Best described with an example.
An injury to a persons leg causes swelling. The swelling is extreme and compresses the blood vessels in that area. As a result, blood can no longer travel through this area to the foot. This is compartment syndrome. The compartment part is named because the limb past the injury is an enclosed compartment that is now separate from the rest of the body and cutoff from the body’s blood supply. If the blood supply is not returned (by treating the swelling) the foot will die and may need amputation.
Obviously this is just one example of how it happens and there are many others. But its compartment syndrome is most common in trauma for the reasons above.
There are two categories of compartment syndrome – acute and chronic. The acute type happens rapidly after an injury, such as a fracture, a crush injury, or a burn, and the chronic type is repetitive, multiple episodes over time. The acute type is really, really bad, and the patient needs to go right to surgery. Chronic, not so bad, but still requires treatment.

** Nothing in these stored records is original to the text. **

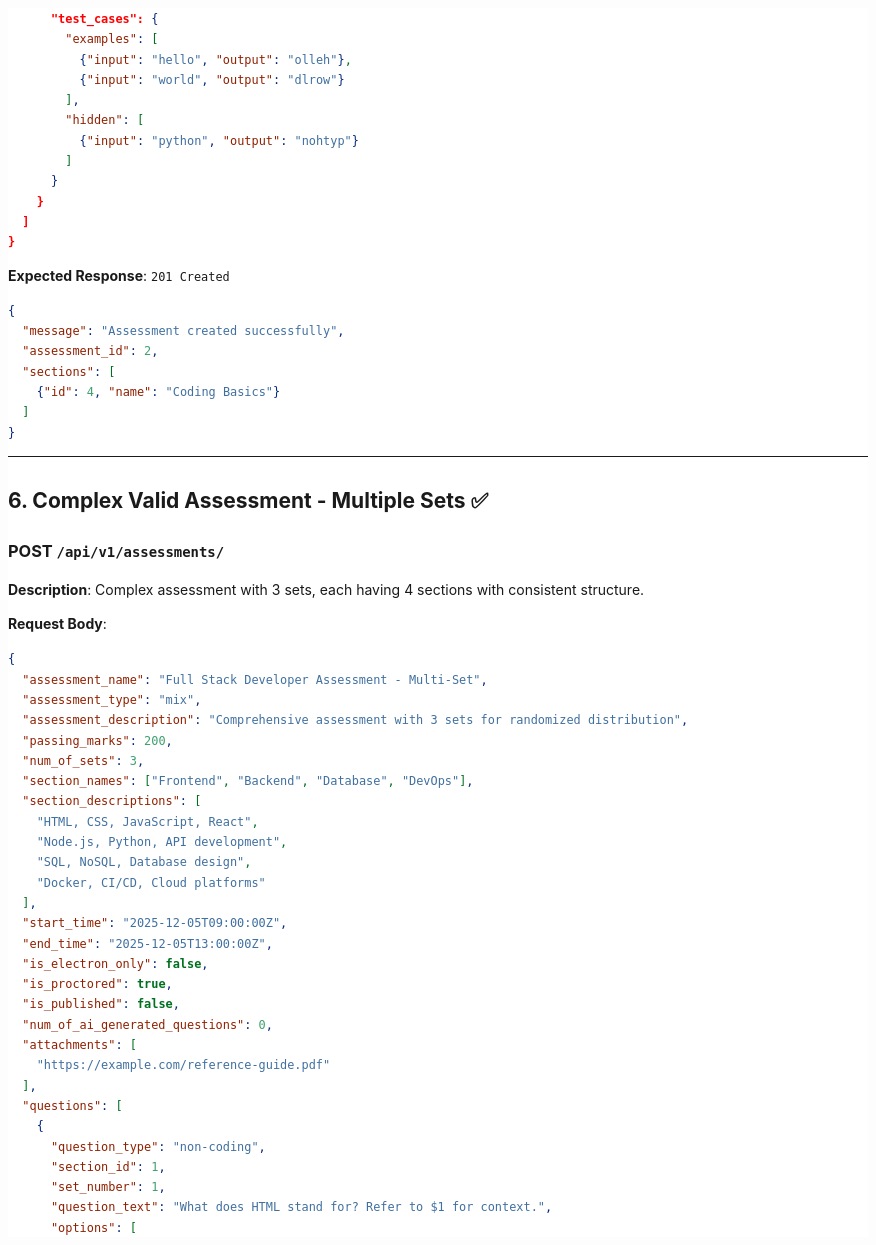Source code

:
 ```json
      "test_cases": {
        "examples": [
          {"input": "hello", "output": "olleh"},
          {"input": "world", "output": "dlrow"}
        ],
        "hidden": [
          {"input": "python", "output": "nohtyp"}
        ]
      }
    }
  ]
}
```

**Expected Response**: `201 Created`
```json
{
  "message": "Assessment created successfully",
  "assessment_id": 2,
  "sections": [
    {"id": 4, "name": "Coding Basics"}
  ]
}
```

---

## 6. Complex Valid Assessment - Multiple Sets ✅

### **POST** `/api/v1/assessments/`

**Description**: Complex assessment with 3 sets, each having 4 sections with consistent structure.

**Request Body**:
```json
{
  "assessment_name": "Full Stack Developer Assessment - Multi-Set",
  "assessment_type": "mix",
  "assessment_description": "Comprehensive assessment with 3 sets for randomized distribution",
  "passing_marks": 200,
  "num_of_sets": 3,
  "section_names": ["Frontend", "Backend", "Database", "DevOps"],
  "section_descriptions": [
    "HTML, CSS, JavaScript, React",
    "Node.js, Python, API development",
    "SQL, NoSQL, Database design",
    "Docker, CI/CD, Cloud platforms"
  ],
  "start_time": "2025-12-05T09:00:00Z",
  "end_time": "2025-12-05T13:00:00Z",
  "is_electron_only": false,
  "is_proctored": true,
  "is_published": false,
  "num_of_ai_generated_questions": 0,
  "attachments": [
    "https://example.com/reference-guide.pdf"
  ],
  "questions": [
    {
      "question_type": "non-coding",
      "section_id": 1,
      "set_number": 1,
      "question_text": "What does HTML stand for? Refer to $1 for context.",
      "options": [
```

Compartment syndrome is named after the fact that the muscles in your extremities are divided by sheets of fascia into different compartments. If you’ve ever seen a deer skinned, fascia is the silvery, almost see-through covering over the muscles. It exists not only on the outside of the muscles, but also runs between them. Between compartments, that fascia is tough and cannot expand if the pressure rises in that compartment. Acute compartment syndrome can occur from bleeding into the compartment (fracture, crush injury), or swelling from fluid leaking out of blood vessels (burns). Chronic compartment syndrome occurs with exercise, so it’s called chronic exertional compartment syndrome (CECS) because, well, you get it from exertion. Some people do, that is. For unknown reasons, some people’s muscles swell more with exercise, which raises the pressure within the compartment the swollen muscle resides in.
The result of increasing pressure within a compartment is that smaller blood vessels are compressed, and so oxygen cannot get to tissues (such as muscle), since the blood has to reach the capillaries (the smallest of blood vessels), where the oxygen enters tissues. Compartment syndrome is extremely painful. In CECS (chronic), the pain causes the person to stop exercising, and the muscle then shrinks back down to normal size, and blood flow is restored. Then they exercise again, and the cycle repeats. CECS typically does not cause muscle damage, although I had one case in which it did cause mild damage, which was noticed at surgery. It was thought that the patient’s pressures were particularly slow to drop after stopping exercise, so the muscles were exposed to a longer than usual period of high pressure.
In acute compartment syndrome, there is nothing that can decrease the pressure, other than surgically opening the compartment by slicing the fascia. It’s considered an emergency, and you have about 8 hours to do this after onset of, otherwise the affected muscles will die from lack of oxygen. In CECS, you can still slice the fascia to treat it, but it’s an elective surgery, not an emergency.
Diagnosis is accomplished by inserting a needle that is connected to a digital pressure gauge into the compartment and taking a reading. I use ultrasound guidance when I do this, so I can be sure of which compartment I am testing and also avoid blood vessels and nerves with the needle.
source: I’m a sports medicine doctor
Muscles are made of lots of strands of muscle fibers. They’re contained by a tough membrane that holds them together, so the membrane forms a tough compartment for each muscle. If you tear the muscle enough to bleed, the blood has nowhere to go, so it collects and puts so much pressure on the muscle that no more blood can get in and out. No blood, no oxygen, no nutrients, just tissue death progressing to gangrene if the pressure isn’t relieved. A pressure measuring device on the end of a needle can diagnose it, then the membrane has to be split to relieve the pressure before the gangrene sets in. You can lose a limb this way if not treated.
Eli5: Your leg, for example, has two expandable tubes in it. One has blood flowing and the other one has everything else in it. Normally both are lightly inflated and things flow in and out and everything is ok. If the one without blood starts to expand (too much of everything else), it squeezes the one with blood and stops the flow of blood. This is compartment syndrome. This is very bad and you need to burst the one with everything else to get the blood flowing again.
It’s a bit more nuanced than that, but you’re only 5.